■ **Exercise**
Reproduce every line of the records below word for word, omitting the pictures from your answer.

(Text transcribed from the pages)
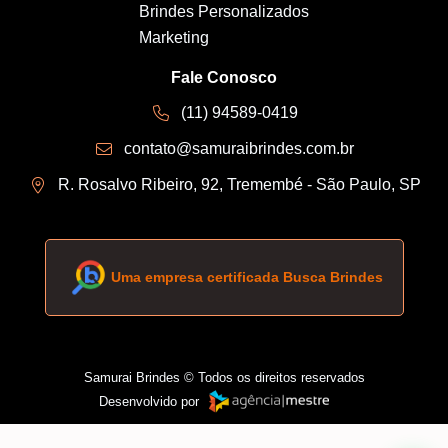
Brindes Personalizados
Marketing
Fale Conosco
(11) 94589-0419
contato@samuraibrindes.com.br
R. Rosalvo Ribeiro, 92, Tremembé - São Paulo, SP
Uma empresa certificada Busca Brindes
Samurai Brindes © Todos os direitos reservados
Desenvolvido por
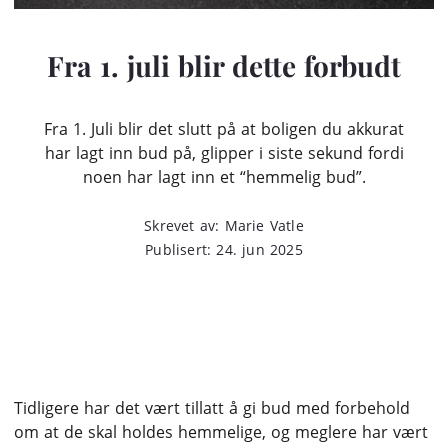
Fra 1. juli blir dette forbudt
Fra 1. Juli blir det slutt på at boligen du akkurat
har lagt inn bud på, glipper i siste sekund fordi
noen har lagt inn et “hemmelig bud”.
Skrevet av: Marie Vatle
Publisert: 24. jun 2025
Tidligere har det vært tillatt å gi bud med forbehold
om at de skal holdes hemmelige, og meglere har vært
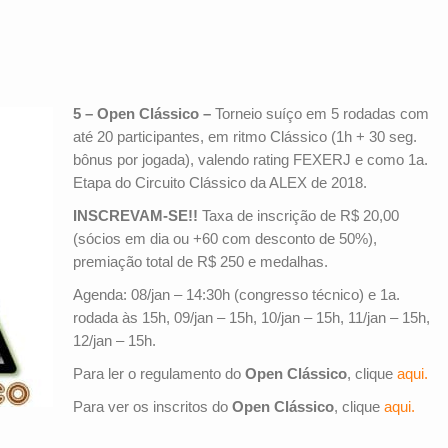
5 – Open Clássico –
Torneio suíço em 5 rodadas com
até 20 participantes, em ritmo Clássico (1h + 30 seg.
bônus por jogada), valendo rating FEXERJ e como 1a.
Etapa do Circuito Clássico da ALEX de 2018.
INSCREVAM-SE!!
Taxa de inscrição de R$ 20,00
(sócios em dia ou +60 com desconto de 50%),
premiação total de R$ 250 e medalhas.
Agenda: 08/jan – 14:30h (congresso técnico) e 1a.
rodada às 15h, 09/jan – 15h, 10/jan – 15h, 11/jan – 15h,
12/jan – 15h.
Para ler o regulamento do
Open Clássico
, clique
aqui.
Para ver os inscritos do
Open Clássico
, clique
aqui.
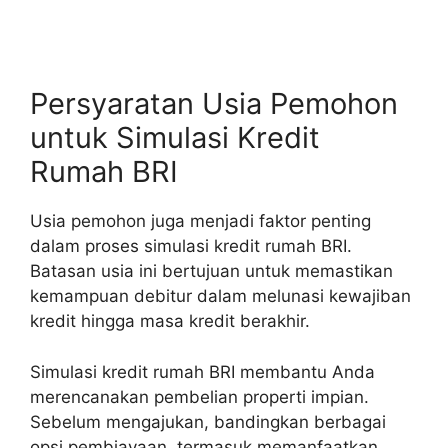
Persyaratan Usia Pemohon
untuk Simulasi Kredit
Rumah BRI
Usia pemohon juga menjadi faktor penting
dalam proses simulasi kredit rumah BRI.
Batasan usia ini bertujuan untuk memastikan
kemampuan debitur dalam melunasi kewajiban
kredit hingga masa kredit berakhir.
Simulasi kredit rumah BRI membantu Anda
merencanakan pembelian properti impian.
Sebelum mengajukan, bandingkan berbagai
opsi pembiayaan, termasuk memanfaatkan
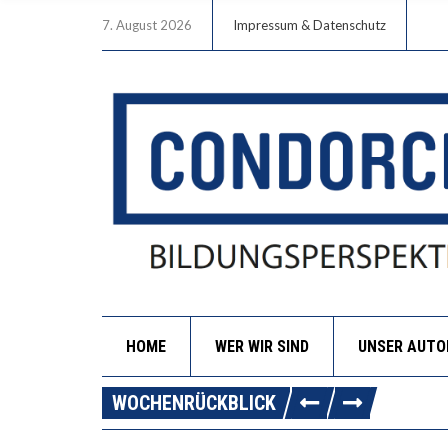
7. August 2026
Impressum & Datenschutz
HOME
WER WIR SIND
UNSER AUT
WOCHENRÜCKBLICK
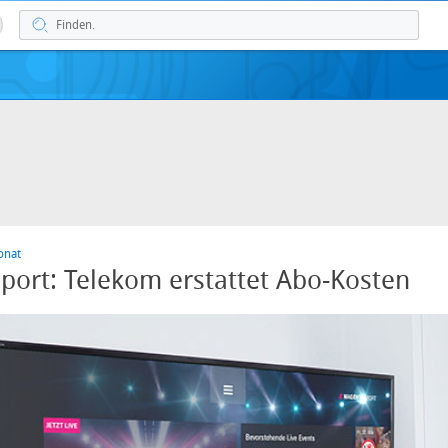
onat
ort: Telekom erstattet Abo-Kosten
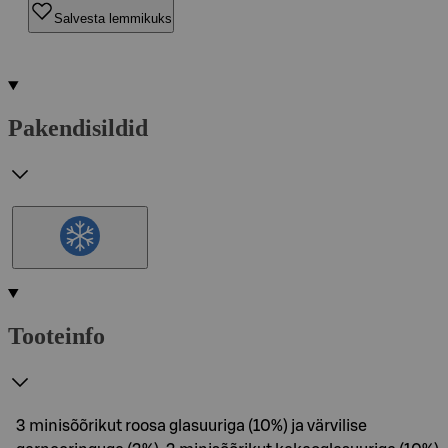
Salvesta lemmikuks
Pakendisildid
Tooteinfo
3 minisõõrikut roosa glasuuriga (10%) ja värvilise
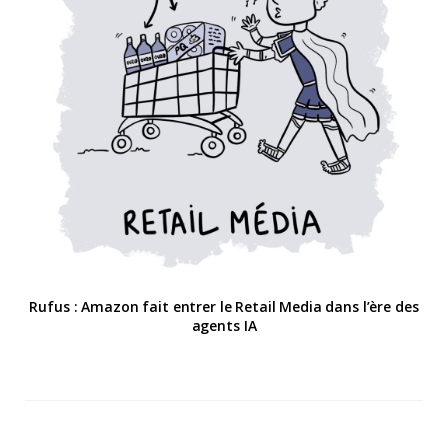
Rufus : Amazon fait entrer le Retail Media dans l’ère des
agents IA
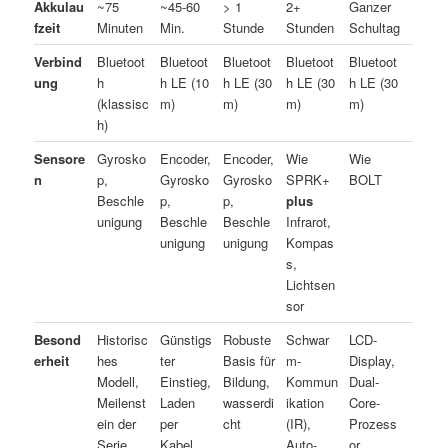
Akkulau
~75
~45-60
> 1
2+
Ganzer
fzeit
Minuten
Min.
Stunde
Stunden
Schultag
Verbind
Bluetoot
Bluetoot
Bluetoot
Bluetoot
Bluetoot
ung
h
h LE (10
h LE (30
h LE (30
h LE (30
(klassisc
m)
m)
m)
m)
h)
Sensore
Gyrosko
Encoder,
Encoder,
Wie
Wie
n
p,
Gyrosko
Gyrosko
SPRK+
BOLT
Beschle
p,
p,
plus
unigung
Beschle
Beschle
Infrarot,
unigung
unigung
Kompas
s,
Lichtsen
sor
Besond
Historisc
Günstigs
Robuste
Schwar
LCD-
erheit
hes
ter
Basis für
m-
Display,
Modell,
Einstieg,
Bildung,
Kommun
Dual-
Meilenst
Laden
wasserdi
ikation
Core-
ein der
per
cht
(IR),
Prozess
Serie
Kabel
Auto-
or,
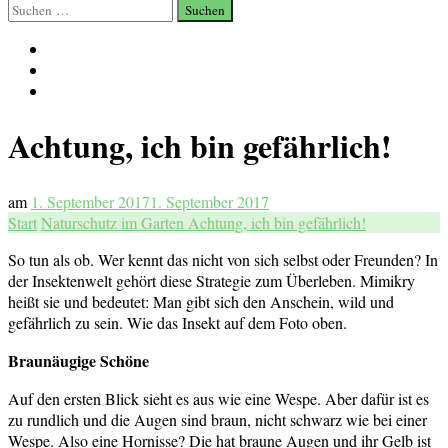
Suchen
nach:
Achtung, ich bin gefährlich!
am
1. September 2017
1. September 2017
Start
Naturschutz im Garten
Achtung, ich bin gefährlich!
So tun als ob. Wer kennt das nicht von sich selbst oder Freunden? In
der Insektenwelt gehört diese Strategie zum Überleben. Mimikry
heißt sie und bedeutet: Man gibt sich den Anschein, wild und
gefährlich zu sein. Wie das Insekt auf dem Foto oben.
Braunäugige Schöne
Auf den ersten Blick sieht es aus wie eine Wespe. Aber dafür ist es
zu rundlich und die Augen sind braun, nicht schwarz wie bei einer
Wespe. Also eine Hornisse? Die hat braune Augen und ihr Gelb ist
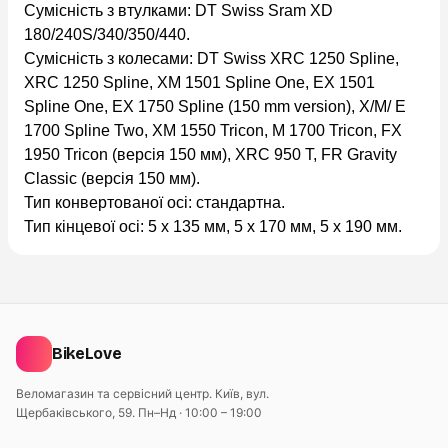
Сумісність з втулками: DT Swiss Sram XD
180/240S/340/350/440.
Сумісність з колесами: DT Swiss XRC 1250 Spline,
XRC 1250 Spline, XM 1501 Spline One, EX 1501
Spline One, EX 1750 Spline (150 mm version), X/M/ E
1700 Spline Two, XM 1550 Tricon, M 1700 Tricon, FX
1950 Tricon (версія 150 мм), XRC 950 T, FR Gravity
Classic (версія 150 мм).
Тип конвертованої осі: стандартна.
Тип кінцевої осі: 5 x 135 мм, 5 x 170 мм, 5 x 190 мм.
BikeLove
Веломагазин та сервісний центр. Київ, вул.
Щербаківського, 59.
Пн–Нд · 10:00 – 19:00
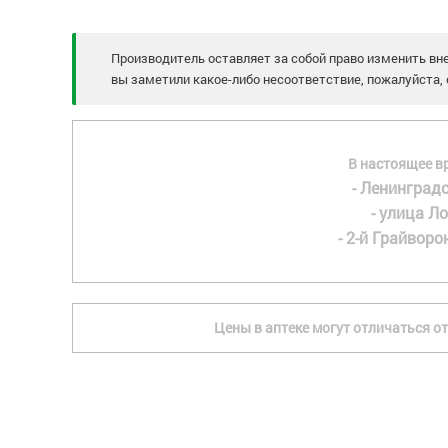
Производитель оставляет за собой право изменить вне
вы заметили какое-либо несоответствие, пожалуйста, 
В настоящее в
- Ленинградс
- улица Ло
- 2-й Грайворон
Цены в аптеке могут отличаться от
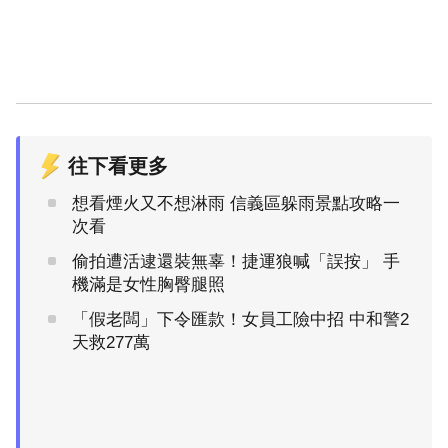
往下看更多
想看煙火又不想淋雨 信義區躲雨景點攻略一
次看
偷拍遭活逮還裝無辜！捷運狼喊「誤按」 手
機滿是女性胸臀腿照
「假老闆」下令匯款！女員工險中招 中和警2
天救277萬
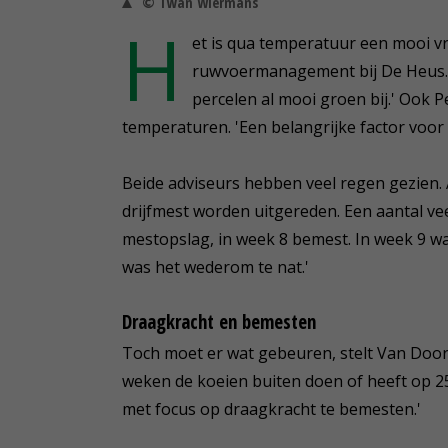
© Twan Wiermans
H
et is qua temperatuur een mooi vro
ruwvoermanagement bij De Heus. '
percelen al mooi groen bij.' Ook 
temperaturen. 'Een belangrijke factor voor 
Beide adviseurs hebben veel regen gezien.
drijfmest worden uitgereden. Een aantal v
mestopslag, in week 8 bemest. In week 9 wa
was het wederom te nat.'
Draagkracht en bemesten
Toch moet er wat gebeuren, stelt Van Doore
weken de koeien buiten doen of heeft op 25
met focus op draagkracht te bemesten.'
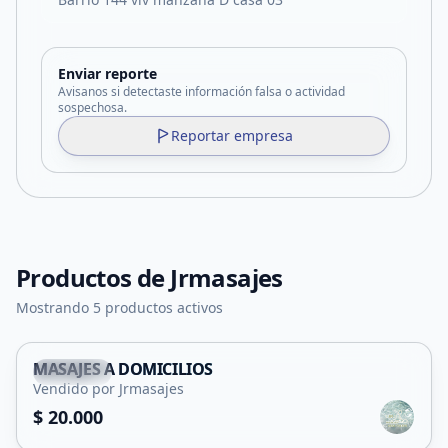
Enviar reporte
Avisanos si detectaste información falsa o actividad
sospechosa.
Reportar empresa
Productos de
Jrmasajes
Mostrando 5 productos activos
MASAJES A DOMICILIOS
Capital
+18
Vendido por Jrmasajes
Servicio
$ 20.000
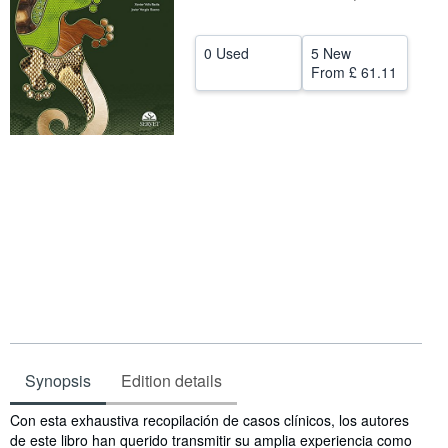
Help
0 Used
5 New
CLOSE
From
£ 61.11
Synopsis
Edition details
Synopsis
Con esta exhaustiva recopilación de casos clínicos, los autores
de este libro han querido transmitir su amplia experiencia como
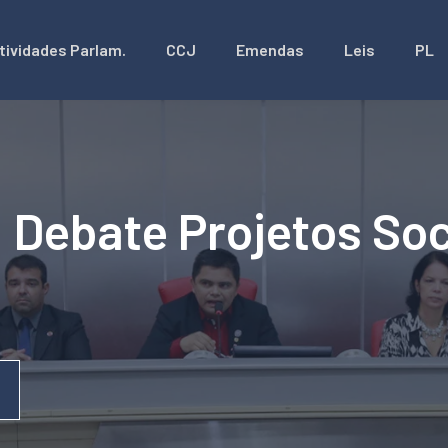
tividades Parlam.
CCJ
Emendas
Leis
PL
 Debate Projetos Soc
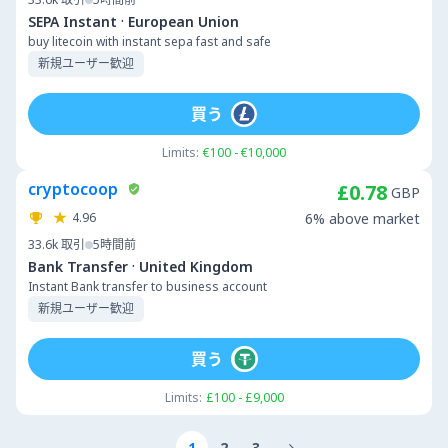
·
SEPA Instant
European Union
buy litecoin with instant sepa fast and safe
新規ユーザー歓迎
買う
Limits:
€100 - €10,000
cryptocoop
£0.78
GBP
4.96
6% above market
33.6k
取引
5時間前
·
Bank Transfer
United Kingdom
Instant Bank transfer to business account
新規ユーザー歓迎
買う
Limits:
£100 - £9,000
1
2
3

■ **The completed task**
Brindes Personalizados
Marketing
Fale Conosco
(11) 94589-0419
contato@samuraibrindes.com.br
R. Rosalvo Ribeiro, 92, Tremembé - São Paulo, SP
Uma empresa certificada Busca Brindes
Samurai Brindes © Todos os direitos reservados
Desenvolvido por
Fra 1. juli blir dette forbudt
Fra 1. Juli blir det slutt på at boligen du akkurat
har lagt inn bud på, glipper i siste sekund fordi
noen har lagt inn et “hemmelig bud”.
Skrevet av: Marie Vatle
Publisert: 24. jun 2025
Tidligere har det vært tillatt å gi bud med forbehold
om at de skal holdes hemmelige, og meglere har vært
5 – Open Clássico –
Torneio suíço em 5 rodadas com
até 20 participantes, em ritmo Clássico (1h + 30 seg.
bônus por jogada), valendo rating FEXERJ e como 1a.
Etapa do Circuito Clássico da ALEX de 2018.
INSCREVAM-SE!!
Taxa de inscrição de R$ 20,00
(sócios em dia ou +60 com desconto de 50%),
premiação total de R$ 250 e medalhas.
Agenda: 08/jan – 14:30h (congresso técnico) e 1a.
rodada às 15h, 09/jan – 15h, 10/jan – 15h, 11/jan – 15h,
12/jan – 15h.
Para ler o regulamento do
Open Clássico
, clique
aqui.
Para ver os inscritos do
Open Clássico
, clique
aqui.
Persyaratan Usia Pemohon
untuk Simulasi Kredit
Rumah BRI
Usia pemohon juga menjadi faktor penting
dalam proses simulasi kredit rumah BRI.
Batasan usia ini bertujuan untuk memastikan
kemampuan debitur dalam melunasi kewajiban
kredit hingga masa kredit berakhir.
Simulasi kredit rumah BRI membantu Anda
merencanakan pembelian properti impian.
Sebelum mengajukan, bandingkan berbagai
opsi pembiayaan, termasuk memanfaatkan
7. August 2026
Impressum & Datenschutz
HOME
WER WIR SIND
UNSER AUT
WOCHENRÜCKBLICK
onat
ort: Telekom erstattet Abo-Kosten
Salvesta lemmikuks
Pakendisildid
Tooteinfo
3 minisõõrikut roosa glasuuriga (10%) ja värvilise
Rufus : Amazon fait entrer le Retail Media dans l’ère des
agents IA
Akkulau
~75
~45-60
> 1
2+
Ganzer
fzeit
Minuten
Min.
Stunde
Stunden
Schultag
Verbind
Bluetoot
Bluetoot
Bluetoot
Bluetoot
Bluetoot
ung
h
h LE (10
h LE (30
h LE (30
h LE (30
(klassisc
m)
m)
m)
m)
h)
Sensore
Gyrosko
Encoder,
Encoder,
Wie
Wie
n
p,
Gyrosko
Gyrosko
SPRK+
BOLT
Beschle
p,
p,
plus
unigung
Beschle
Beschle
Infrarot,
unigung
unigung
Kompas
s,
Lichtsen
sor
Besond
Historisc
Günstigs
Robuste
Schwar
LCD-
erheit
hes
ter
Basis für
m-
Display,
Modell,
Einstieg,
Bildung,
Kommun
Dual-
Meilenst
Laden
wasserdi
ikation
Core-
ein der
per
cht
(IR),
Prozess
Serie
Kabel
Auto-
or,
Suchen
nach:
Achtung, ich bin gefährlich!
am
1. September 2017
1. September 2017
Start
Naturschutz im Garten
Achtung, ich bin gefährlich!
So tun als ob. Wer kennt das nicht von sich selbst oder Freunden? In
der Insektenwelt gehört diese Strategie zum Überleben. Mimikry
heißt sie und bedeutet: Man gibt sich den Anschein, wild und
gefährlich zu sein. Wie das Insekt auf dem Foto oben.
Braunäugige Schöne
Auf den ersten Blick sieht es aus wie eine Wespe. Aber dafür ist es
zu rundlich und die Augen sind braun, nicht schwarz wie bei einer
Wespe. Also eine Hornisse? Die hat braune Augen und ihr Gelb ist
Сумісність з втулками: DT Swiss Sram XD
180/240S/340/350/440.
Сумісність з колесами: DT Swiss XRC 1250 Spline,
XRC 1250 Spline, XM 1501 Spline One, EX 1501
Spline One, EX 1750 Spline (150 mm version), X/M/ E
1700 Spline Two, XM 1550 Tricon, M 1700 Tricon, FX
1950 Tricon (версія 150 мм), XRC 950 T, FR Gravity
Classic (версія 150 мм).
Тип конвертованої осі: стандартна.
Тип кінцевої осі: 5 x 135 мм, 5 x 170 мм, 5 x 190 мм.
BikeLove
Веломагазин та сервісний центр. Київ, вул.
Щербаківського, 59.
Пн–Нд · 10:00 – 19:00
Производитель оставляет за собой право изменить вне
вы заметили какое-либо несоответствие, пожалуйста, 
В настоящее в
- Ленинградс
- улица Ло
- 2-й Грайворон
Цены в аптеке могут отличаться от
往下看更多
想看煙火又不想淋雨 信義區躲雨景點攻略一
次看
偷拍遭活逮還裝無辜！捷運狼喊「誤按」 手
機滿是女性胸臀腿照
「假老闆」下令匯款！女員工險中招 中和警2
天救277萬
© Twan Wiermans
H
et is qua temperatuur een mooi vro
ruwvoermanagement bij De Heus. '
percelen al mooi groen bij.' Ook 
temperaturen. 'Een belangrijke factor voor 
Beide adviseurs hebben veel regen gezien.
drijfmest worden uitgereden. Een aantal v
mestopslag, in week 8 bemest. In week 9 wa
was het wederom te nat.'
Draagkracht en bemesten
Toch moet er wat gebeuren, stelt Van Doore
weken de koeien buiten doen of heeft op 25
met focus op draagkracht te bemesten.'
Enviar reporte
Avisanos si detectaste información falsa o actividad
sospechosa.
Reportar empresa
Productos de
Jrmasajes
Mostrando 5 productos activos
MASAJES A DOMICILIOS
Capital
+18
Vendido por Jrmasajes
Servicio
$ 20.000
Help
0 Used
5 New
CLOSE
From
£ 61.11
Synopsis
Edition details
Synopsis
Con esta exhaustiva recopilación de casos clínicos, los autores
de este libro han querido transmitir su amplia experiencia como
tividades Parlam.
CCJ
Emendas
Leis
PL
 Debate Projetos Soc
·
SEPA Instant
European Union
buy litecoin with instant sepa fast and safe
新規ユーザー歓迎
買う
Limits:
€100 - €10,000
cryptocoop
£0.78
GBP
4.96
6% above market
33.6k
取引
5時間前
·
Bank Transfer
United Kingdom
Instant Bank transfer to business account
新規ユーザー歓迎
買う
Limits:
£100 - £9,000
1
2
3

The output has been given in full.